• _What you need to do_:
Every picture should be left out, but the lines below must be repeated exactly.

--- Data segment ---

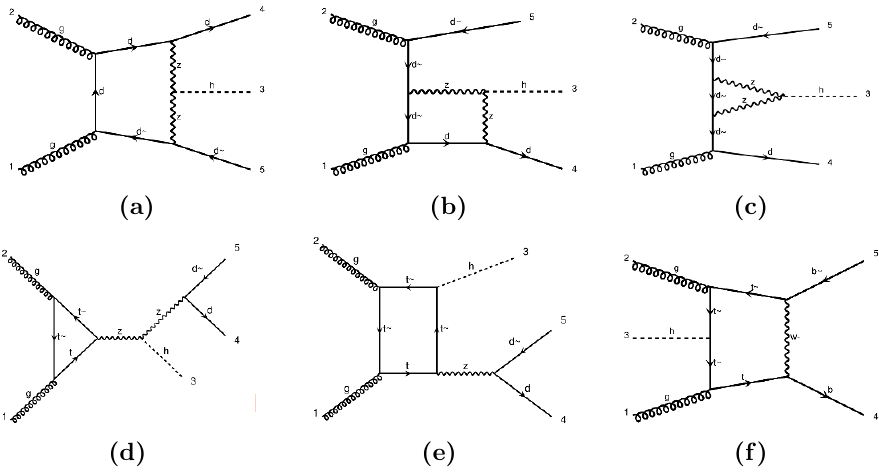
Figure 1 . Representative subset of diagrams contributing to the amplitude A (0 ; 2) . In dia- gg ! Hq (cid:22) q grams 1a, 1b and 1c, the Z boson can be interchanged with a W boson. Diagrams 1d and 1e are contributions to the production of a Higgs in association with a Z boson and are only included in the computation of (cid:27) (1 ; 1) , and not that of (cid:27) (1 ; 2) . Diagrams of the class 1f are only present pp ! H + X pp ! H + X Hb (cid:22) b for the process gg !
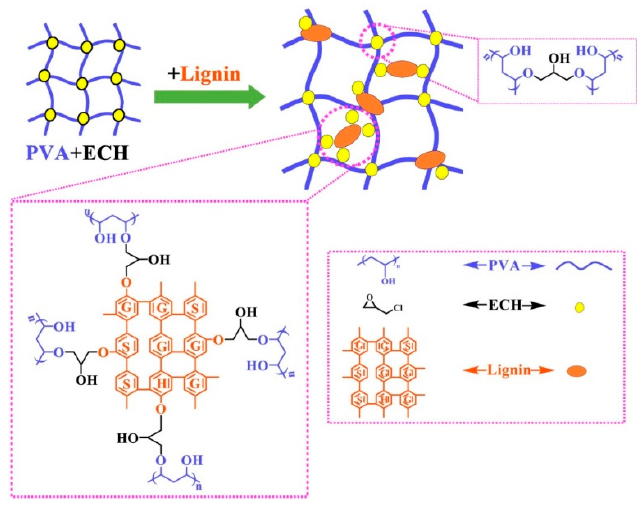
Figure 7. Schematic representation of the preparation of PVA/lignin hydrogels crosslinked with epychlorhydrin. Reproduced with permission from Wu et al. [49]. Copyright © (2019) Elsevier.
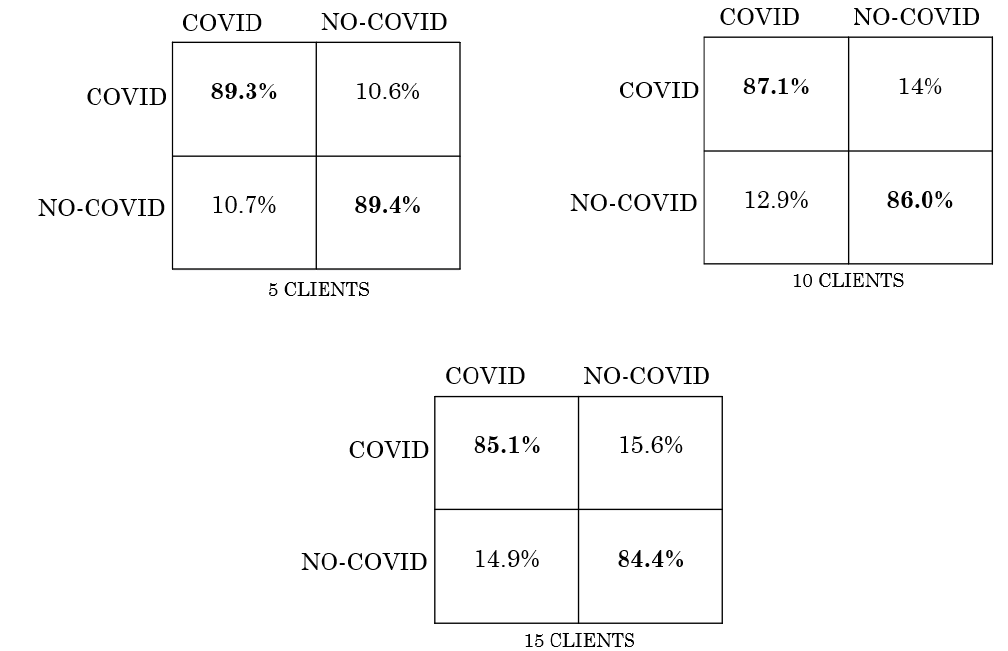
Figure 7. Confusion matrices for the NO-IID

---

• _Solution for this exercise_:
Figure 1 . Representative subset of diagrams contributing to the amplitude A (0 ; 2) . In dia- gg ! Hq (cid:22) q grams 1a, 1b and 1c, the Z boson can be interchanged with a W boson. Diagrams 1d and 1e are contributions to the production of a Higgs in association with a Z boson and are only included in the computation of (cid:27) (1 ; 1) , and not that of (cid:27) (1 ; 2) . Diagrams of the class 1f are only present pp ! H + X pp ! H + X Hb (cid:22) b for the process gg !
Figure 7. Schematic representation of the preparation of PVA/lignin hydrogels crosslinked with epychlorhydrin. Reproduced with permission from Wu et al. [49]. Copyright © (2019) Elsevier.
Figure 7. Confusion matrices for the NO-IID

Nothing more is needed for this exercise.